If you follow us at all on Twitter, you've probably heard us complaining and celebrating success with the RFM69 radio we're using on the badge. Through many frustrating hours of tedious debugging of the radio's registers and a lot of trial and error we believe we've narrowed down an issue related to production of the radios themselves.
Issue: Occasionally we would notice the badges unable to receive data. It turns out the radios were getting stuck in a frequency synthesizer mode waiting for PLL to lock. RFM69 has an automatic sequencer (that we're using) that does the job of walking the radio through standby, receive, synthesizer, etc modes as our application switches it. Frequency synthesizer is an intermediate mode between standby and receive. According to the data sheet the radio should spend about 60 usec in this mode before jumping to receive. In our case it was getting stuck.
Hours and hours of debugging lead us to be able to recreate the issue (cycle the badge several times by removing the battery) and detect the issue (opmode = synthesizer and irqflags ready = 0). Every register we tried to manipulate to get it into a receive mode failed. Even re-initializing the radio failed. As a workaround the badge now detects the issue on startup and prompts the user to cycle the badge by removing the battery. Not ideal, but it works.
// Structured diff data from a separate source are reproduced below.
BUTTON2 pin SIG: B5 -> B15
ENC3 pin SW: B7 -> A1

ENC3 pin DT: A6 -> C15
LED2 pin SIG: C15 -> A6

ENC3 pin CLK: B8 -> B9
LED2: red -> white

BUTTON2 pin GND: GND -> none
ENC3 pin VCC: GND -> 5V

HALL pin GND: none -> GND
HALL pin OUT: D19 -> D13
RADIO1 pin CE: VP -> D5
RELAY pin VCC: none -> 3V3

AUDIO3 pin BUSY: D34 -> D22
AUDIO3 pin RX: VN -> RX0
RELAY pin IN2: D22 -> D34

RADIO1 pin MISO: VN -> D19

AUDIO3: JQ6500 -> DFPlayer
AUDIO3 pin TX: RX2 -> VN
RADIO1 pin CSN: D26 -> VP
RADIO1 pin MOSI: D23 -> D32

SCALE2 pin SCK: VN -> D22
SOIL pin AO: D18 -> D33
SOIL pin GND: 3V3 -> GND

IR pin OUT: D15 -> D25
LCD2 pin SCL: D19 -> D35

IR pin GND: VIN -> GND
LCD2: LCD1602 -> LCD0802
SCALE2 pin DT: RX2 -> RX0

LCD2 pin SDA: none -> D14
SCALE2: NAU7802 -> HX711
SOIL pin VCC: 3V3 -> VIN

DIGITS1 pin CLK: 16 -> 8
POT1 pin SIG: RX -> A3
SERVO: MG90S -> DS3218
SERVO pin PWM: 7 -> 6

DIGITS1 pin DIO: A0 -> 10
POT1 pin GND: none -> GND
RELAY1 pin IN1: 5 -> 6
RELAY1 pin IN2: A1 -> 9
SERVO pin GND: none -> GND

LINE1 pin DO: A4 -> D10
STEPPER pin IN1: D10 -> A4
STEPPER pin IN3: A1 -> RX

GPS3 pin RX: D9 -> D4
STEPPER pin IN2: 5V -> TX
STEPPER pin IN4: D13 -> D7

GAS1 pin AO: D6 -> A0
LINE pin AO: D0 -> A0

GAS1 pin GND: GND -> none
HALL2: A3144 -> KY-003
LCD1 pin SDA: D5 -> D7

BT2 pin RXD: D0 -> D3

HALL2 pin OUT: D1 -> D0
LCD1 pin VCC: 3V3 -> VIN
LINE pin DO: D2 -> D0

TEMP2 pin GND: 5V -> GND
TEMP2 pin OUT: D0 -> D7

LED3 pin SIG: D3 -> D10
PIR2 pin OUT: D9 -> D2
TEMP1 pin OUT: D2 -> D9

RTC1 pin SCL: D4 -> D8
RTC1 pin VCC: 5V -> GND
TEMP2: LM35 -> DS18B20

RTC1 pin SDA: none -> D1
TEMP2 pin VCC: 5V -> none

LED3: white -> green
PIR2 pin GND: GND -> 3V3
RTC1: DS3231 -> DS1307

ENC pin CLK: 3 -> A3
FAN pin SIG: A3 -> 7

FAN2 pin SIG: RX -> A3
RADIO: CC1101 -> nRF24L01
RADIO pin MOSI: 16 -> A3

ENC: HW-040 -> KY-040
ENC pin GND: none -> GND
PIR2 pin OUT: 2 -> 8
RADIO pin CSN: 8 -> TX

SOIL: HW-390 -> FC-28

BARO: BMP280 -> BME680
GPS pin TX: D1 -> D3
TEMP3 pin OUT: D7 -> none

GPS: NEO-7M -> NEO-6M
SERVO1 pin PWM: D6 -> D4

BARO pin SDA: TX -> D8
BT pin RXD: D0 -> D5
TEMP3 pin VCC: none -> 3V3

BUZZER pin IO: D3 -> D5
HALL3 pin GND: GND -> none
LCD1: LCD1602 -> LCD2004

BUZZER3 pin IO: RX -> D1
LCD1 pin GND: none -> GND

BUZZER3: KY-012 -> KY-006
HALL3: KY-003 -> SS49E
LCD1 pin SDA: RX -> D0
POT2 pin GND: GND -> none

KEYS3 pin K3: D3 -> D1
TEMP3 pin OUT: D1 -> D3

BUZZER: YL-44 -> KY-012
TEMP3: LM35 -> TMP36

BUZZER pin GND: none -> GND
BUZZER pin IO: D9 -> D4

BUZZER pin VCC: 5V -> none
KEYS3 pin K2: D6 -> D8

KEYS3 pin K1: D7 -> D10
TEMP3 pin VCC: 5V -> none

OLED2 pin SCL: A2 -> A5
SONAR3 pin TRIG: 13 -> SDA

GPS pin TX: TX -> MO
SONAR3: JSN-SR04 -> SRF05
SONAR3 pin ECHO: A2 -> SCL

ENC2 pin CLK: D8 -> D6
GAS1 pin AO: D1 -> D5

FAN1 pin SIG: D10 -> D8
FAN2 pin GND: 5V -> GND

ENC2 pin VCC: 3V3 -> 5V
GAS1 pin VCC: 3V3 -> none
Eventual Solution: Over the past few months my four year old has become interested in what I've been working on. He likes to watch the animations and flashing lights. This past weekend I let him play with it only to have him drop it on the floor. Upon picking it up and restarting, the radio failed every time it was restarted. I inspected the radio and found this:
Notice the capacitor is dislodged from one of its pads.
After fixing the capacitor the PLL lock failure went away. I wasn't able to repeat anymore either. Not even once after many battery removals. This leads me to believe the dislodged capacitor is a load capacitor for the 32mhz crystal (also pictured). Without it, the radio doesn't have a good reference clock and can't lock.
We've started producing a few of the badges now for DEFCON. Part of the production process includes a functional tests of each component. The third badge produced came up with the PLL Lock error when first booted. Upon inspection, its capacitor was also dislodged. It turns out the next four radios inspected also have this issue to various degrees. Most are good enough. There is clearly a manufacturing QA issue here.
Fortunate for us, this is a simple fix. The capacitor is extremely small but doesn't take much work with a soldering iron to straighten it out.